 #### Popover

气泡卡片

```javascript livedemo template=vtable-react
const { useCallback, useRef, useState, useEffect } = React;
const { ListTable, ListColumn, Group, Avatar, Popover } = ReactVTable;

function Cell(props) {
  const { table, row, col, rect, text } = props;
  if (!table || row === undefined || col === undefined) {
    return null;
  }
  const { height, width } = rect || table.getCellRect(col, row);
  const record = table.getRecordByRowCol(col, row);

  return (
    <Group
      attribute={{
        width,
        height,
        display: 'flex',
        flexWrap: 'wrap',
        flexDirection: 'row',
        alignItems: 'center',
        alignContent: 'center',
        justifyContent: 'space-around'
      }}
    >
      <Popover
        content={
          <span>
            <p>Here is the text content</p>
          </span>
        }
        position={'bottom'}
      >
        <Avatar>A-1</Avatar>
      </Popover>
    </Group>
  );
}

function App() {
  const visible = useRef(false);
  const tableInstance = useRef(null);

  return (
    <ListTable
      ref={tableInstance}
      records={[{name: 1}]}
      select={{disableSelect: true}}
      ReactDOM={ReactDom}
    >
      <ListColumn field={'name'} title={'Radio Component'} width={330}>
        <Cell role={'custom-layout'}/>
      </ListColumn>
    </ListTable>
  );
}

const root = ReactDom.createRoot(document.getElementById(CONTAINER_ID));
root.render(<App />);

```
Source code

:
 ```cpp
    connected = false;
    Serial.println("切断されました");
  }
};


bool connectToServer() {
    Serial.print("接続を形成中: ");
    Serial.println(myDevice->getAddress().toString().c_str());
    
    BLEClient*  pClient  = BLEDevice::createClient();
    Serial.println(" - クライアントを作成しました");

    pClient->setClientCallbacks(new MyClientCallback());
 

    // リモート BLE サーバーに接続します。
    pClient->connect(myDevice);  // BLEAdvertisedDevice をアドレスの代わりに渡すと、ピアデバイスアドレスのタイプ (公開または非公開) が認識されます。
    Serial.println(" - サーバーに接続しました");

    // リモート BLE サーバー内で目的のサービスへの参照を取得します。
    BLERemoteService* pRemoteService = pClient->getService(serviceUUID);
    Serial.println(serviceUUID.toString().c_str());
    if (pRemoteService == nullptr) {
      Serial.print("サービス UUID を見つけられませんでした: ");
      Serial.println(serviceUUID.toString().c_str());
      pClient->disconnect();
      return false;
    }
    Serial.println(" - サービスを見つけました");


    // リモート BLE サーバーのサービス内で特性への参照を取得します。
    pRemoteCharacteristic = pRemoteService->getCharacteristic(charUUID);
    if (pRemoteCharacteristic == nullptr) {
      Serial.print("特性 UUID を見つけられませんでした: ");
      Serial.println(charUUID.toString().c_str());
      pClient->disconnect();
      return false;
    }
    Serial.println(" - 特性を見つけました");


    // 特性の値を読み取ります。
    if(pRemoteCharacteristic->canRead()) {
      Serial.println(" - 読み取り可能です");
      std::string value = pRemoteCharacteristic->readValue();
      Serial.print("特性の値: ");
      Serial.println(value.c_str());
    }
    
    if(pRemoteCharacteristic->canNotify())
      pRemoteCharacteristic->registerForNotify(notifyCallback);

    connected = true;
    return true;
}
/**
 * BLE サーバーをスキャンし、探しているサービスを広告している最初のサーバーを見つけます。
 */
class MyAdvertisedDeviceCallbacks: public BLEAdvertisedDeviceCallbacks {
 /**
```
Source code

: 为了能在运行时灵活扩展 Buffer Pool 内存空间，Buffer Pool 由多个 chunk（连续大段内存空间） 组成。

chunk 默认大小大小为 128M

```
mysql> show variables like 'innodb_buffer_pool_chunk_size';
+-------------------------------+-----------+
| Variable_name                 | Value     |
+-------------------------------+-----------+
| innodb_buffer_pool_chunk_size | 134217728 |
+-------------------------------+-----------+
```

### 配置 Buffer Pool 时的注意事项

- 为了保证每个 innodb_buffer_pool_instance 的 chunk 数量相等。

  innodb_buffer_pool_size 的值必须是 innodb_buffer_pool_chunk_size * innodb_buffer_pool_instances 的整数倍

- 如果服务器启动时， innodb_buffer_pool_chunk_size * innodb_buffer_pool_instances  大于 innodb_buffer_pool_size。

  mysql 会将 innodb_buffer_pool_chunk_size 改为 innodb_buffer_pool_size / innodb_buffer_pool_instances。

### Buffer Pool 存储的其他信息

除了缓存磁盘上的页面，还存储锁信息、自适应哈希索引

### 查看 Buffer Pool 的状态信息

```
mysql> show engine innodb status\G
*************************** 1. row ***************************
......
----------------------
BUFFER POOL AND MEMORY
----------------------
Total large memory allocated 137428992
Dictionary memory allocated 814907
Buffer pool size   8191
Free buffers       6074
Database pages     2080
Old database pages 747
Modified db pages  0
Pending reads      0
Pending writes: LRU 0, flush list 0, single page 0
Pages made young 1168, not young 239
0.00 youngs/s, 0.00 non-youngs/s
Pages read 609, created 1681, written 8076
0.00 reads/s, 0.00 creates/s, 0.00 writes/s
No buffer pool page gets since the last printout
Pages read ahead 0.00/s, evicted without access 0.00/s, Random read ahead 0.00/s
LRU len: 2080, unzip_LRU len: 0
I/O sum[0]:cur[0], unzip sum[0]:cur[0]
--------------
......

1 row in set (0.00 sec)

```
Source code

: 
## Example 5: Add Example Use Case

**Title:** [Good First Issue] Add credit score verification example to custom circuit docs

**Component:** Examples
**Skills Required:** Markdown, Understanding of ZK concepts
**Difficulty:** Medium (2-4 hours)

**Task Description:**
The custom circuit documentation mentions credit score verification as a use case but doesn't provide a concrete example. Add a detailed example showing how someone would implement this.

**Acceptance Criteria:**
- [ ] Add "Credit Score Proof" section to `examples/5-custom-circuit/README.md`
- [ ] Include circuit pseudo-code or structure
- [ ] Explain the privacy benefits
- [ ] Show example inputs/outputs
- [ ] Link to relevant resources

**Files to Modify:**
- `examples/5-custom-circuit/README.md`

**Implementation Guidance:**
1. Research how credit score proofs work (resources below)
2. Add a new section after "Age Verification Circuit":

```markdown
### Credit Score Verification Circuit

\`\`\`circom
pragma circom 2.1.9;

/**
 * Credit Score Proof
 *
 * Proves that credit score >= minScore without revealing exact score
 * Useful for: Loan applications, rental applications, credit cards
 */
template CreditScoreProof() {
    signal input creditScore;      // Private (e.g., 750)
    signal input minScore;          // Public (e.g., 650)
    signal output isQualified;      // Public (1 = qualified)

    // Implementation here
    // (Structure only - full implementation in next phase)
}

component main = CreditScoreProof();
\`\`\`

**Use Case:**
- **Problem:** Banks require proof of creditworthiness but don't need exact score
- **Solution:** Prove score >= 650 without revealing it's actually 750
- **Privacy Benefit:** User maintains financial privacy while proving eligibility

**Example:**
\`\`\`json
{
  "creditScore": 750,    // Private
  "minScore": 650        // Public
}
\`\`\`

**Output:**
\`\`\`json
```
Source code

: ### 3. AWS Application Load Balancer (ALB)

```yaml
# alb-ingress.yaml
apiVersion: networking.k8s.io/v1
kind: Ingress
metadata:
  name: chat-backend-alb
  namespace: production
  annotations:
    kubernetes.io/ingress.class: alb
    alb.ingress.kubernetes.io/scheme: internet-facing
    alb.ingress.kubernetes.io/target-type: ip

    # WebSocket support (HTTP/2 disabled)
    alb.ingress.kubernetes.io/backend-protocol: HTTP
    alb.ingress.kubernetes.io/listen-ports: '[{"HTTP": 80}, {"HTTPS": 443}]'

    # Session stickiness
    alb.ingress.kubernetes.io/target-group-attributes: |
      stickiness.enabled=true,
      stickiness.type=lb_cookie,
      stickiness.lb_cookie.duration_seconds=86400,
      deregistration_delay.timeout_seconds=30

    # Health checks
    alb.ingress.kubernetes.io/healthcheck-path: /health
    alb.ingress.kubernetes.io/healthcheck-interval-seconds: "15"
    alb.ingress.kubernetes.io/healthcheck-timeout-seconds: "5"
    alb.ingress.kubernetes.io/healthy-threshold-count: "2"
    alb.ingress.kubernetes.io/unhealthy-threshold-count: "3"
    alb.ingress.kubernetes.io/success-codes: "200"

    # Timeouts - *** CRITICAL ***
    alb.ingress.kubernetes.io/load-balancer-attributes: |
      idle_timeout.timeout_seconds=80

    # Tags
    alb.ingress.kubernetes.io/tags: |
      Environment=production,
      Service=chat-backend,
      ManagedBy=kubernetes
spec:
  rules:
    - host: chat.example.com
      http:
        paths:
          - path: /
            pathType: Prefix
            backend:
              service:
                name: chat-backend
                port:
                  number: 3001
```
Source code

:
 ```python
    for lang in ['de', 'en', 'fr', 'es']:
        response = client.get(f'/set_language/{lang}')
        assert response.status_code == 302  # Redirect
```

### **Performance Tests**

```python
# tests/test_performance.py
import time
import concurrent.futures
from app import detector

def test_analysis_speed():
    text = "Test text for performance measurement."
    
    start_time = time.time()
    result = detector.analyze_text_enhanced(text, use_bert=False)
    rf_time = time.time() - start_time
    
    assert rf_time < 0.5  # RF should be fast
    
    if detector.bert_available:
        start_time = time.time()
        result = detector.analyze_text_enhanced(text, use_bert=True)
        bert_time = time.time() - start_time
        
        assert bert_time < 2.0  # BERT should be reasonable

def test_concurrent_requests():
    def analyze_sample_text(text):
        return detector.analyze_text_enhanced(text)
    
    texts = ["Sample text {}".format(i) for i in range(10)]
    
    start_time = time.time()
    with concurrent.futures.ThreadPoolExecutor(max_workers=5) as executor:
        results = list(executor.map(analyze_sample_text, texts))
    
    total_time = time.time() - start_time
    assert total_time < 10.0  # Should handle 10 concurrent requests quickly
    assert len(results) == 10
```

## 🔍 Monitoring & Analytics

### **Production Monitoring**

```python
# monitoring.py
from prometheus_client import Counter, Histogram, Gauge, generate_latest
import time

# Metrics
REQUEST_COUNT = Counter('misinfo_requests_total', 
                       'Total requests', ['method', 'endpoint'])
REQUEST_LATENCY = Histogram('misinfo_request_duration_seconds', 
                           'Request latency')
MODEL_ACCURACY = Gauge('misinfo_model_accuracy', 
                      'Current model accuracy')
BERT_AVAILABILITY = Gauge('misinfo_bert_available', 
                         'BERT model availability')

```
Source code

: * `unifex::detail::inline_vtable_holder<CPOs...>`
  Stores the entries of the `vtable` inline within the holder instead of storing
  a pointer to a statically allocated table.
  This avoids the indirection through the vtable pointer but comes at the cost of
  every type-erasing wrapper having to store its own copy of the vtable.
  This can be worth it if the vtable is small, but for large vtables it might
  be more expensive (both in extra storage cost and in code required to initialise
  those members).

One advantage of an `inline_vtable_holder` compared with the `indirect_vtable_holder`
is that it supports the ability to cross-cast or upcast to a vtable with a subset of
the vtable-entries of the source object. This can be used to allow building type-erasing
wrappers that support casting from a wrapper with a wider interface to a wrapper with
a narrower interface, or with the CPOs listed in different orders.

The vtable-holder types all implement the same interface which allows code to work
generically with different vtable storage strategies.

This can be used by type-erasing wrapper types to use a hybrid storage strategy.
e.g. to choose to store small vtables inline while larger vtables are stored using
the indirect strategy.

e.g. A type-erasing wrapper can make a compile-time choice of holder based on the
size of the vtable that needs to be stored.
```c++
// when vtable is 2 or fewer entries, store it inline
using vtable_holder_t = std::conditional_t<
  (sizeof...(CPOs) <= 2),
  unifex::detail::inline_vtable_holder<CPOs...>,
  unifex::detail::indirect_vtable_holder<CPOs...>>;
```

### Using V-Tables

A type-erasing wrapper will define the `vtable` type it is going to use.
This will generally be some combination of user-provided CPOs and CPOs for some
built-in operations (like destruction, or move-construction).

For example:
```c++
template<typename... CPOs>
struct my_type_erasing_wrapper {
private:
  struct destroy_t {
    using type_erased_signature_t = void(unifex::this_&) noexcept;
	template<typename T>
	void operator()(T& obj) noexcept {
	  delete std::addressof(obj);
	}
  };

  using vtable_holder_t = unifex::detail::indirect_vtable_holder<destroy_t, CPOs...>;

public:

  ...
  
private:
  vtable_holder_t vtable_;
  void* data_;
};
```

──────

What you should do: Reproduce exactly the section above that begins at the line containing "of ZK concepts" and ends at the line containing "1. Research how", leaving out all other lines.

Exercise output:
**Skills Required:** Markdown, Understanding of ZK concepts
**Difficulty:** Medium (2-4 hours)

**Task Description:**
The custom circuit documentation mentions credit score verification as a use case but doesn't provide a concrete example. Add a detailed example showing how someone would implement this.

**Acceptance Criteria:**
- [ ] Add "Credit Score Proof" section to `examples/5-custom-circuit/README.md`
- [ ] Include circuit pseudo-code or structure
- [ ] Explain the privacy benefits
- [ ] Show example inputs/outputs
- [ ] Link to relevant resources

**Files to Modify:**
- `examples/5-custom-circuit/README.md`

**Implementation Guidance:**
1. Research how credit score proofs work (resources below)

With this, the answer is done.